• GIVEN REQUEST
Copy out every row below word for word, with nothing changed, added or left out.

• GIVEN DATA
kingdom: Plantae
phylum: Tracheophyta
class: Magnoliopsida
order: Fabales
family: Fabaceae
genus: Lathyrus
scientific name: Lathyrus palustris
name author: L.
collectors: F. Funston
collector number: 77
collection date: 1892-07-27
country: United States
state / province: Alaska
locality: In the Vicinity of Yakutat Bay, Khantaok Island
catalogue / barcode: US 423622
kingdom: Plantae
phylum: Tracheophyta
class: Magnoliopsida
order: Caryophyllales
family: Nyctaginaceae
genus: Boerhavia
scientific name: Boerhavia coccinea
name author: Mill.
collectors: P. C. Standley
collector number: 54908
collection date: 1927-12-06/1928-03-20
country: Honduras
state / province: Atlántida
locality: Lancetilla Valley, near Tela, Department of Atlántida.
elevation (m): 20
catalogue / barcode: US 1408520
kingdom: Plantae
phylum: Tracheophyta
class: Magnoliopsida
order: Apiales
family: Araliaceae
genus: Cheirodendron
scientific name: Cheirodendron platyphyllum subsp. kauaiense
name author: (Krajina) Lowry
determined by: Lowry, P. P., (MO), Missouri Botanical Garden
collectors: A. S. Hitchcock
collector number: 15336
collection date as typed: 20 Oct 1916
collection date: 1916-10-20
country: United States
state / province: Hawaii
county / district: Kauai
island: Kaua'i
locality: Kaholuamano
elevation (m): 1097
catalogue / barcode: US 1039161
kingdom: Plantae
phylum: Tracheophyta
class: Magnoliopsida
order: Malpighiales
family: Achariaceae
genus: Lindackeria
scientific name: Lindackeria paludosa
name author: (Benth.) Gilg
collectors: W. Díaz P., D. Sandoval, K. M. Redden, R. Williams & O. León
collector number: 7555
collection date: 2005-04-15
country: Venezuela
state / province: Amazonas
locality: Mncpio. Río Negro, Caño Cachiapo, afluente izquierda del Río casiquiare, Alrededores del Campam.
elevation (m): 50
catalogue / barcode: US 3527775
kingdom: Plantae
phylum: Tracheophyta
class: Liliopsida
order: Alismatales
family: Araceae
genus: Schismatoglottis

• EXERCISE ANSWER
kingdom: Plantae
phylum: Tracheophyta
class: Magnoliopsida
order: Fabales
family: Fabaceae
genus: Lathyrus
scientific name: Lathyrus palustris
name author: L.
collectors: F. Funston
collector number: 77
collection date: 1892-07-27
country: United States
state / province: Alaska
locality: In the Vicinity of Yakutat Bay, Khantaok Island
catalogue / barcode: US 423622
kingdom: Plantae
phylum: Tracheophyta
class: Magnoliopsida
order: Caryophyllales
family: Nyctaginaceae
genus: Boerhavia
scientific name: Boerhavia coccinea
name author: Mill.
collectors: P. C. Standley
collector number: 54908
collection date: 1927-12-06/1928-03-20
country: Honduras
state / province: Atlántida
locality: Lancetilla Valley, near Tela, Department of Atlántida.
elevation (m): 20
catalogue / barcode: US 1408520
kingdom: Plantae
phylum: Tracheophyta
class: Magnoliopsida
order: Apiales
family: Araliaceae
genus: Cheirodendron
scientific name: Cheirodendron platyphyllum subsp. kauaiense
name author: (Krajina) Lowry
determined by: Lowry, P. P., (MO), Missouri Botanical Garden
collectors: A. S. Hitchcock
collector number: 15336
collection date as typed: 20 Oct 1916
collection date: 1916-10-20
country: United States
state / province: Hawaii
county / district: Kauai
island: Kaua'i
locality: Kaholuamano
elevation (m): 1097
catalogue / barcode: US 1039161
kingdom: Plantae
phylum: Tracheophyta
class: Magnoliopsida
order: Malpighiales
family: Achariaceae
genus: Lindackeria
scientific name: Lindackeria paludosa
name author: (Benth.) Gilg
collectors: W. Díaz P., D. Sandoval, K. M. Redden, R. Williams & O. León
collector number: 7555
collection date: 2005-04-15
country: Venezuela
state / province: Amazonas
locality: Mncpio. Río Negro, Caño Cachiapo, afluente izquierda del Río casiquiare, Alrededores del Campam.
elevation (m): 50
catalogue / barcode: US 3527775
kingdom: Plantae
phylum: Tracheophyta
class: Liliopsida
order: Alismatales
family: Araceae
genus: Schismatoglottis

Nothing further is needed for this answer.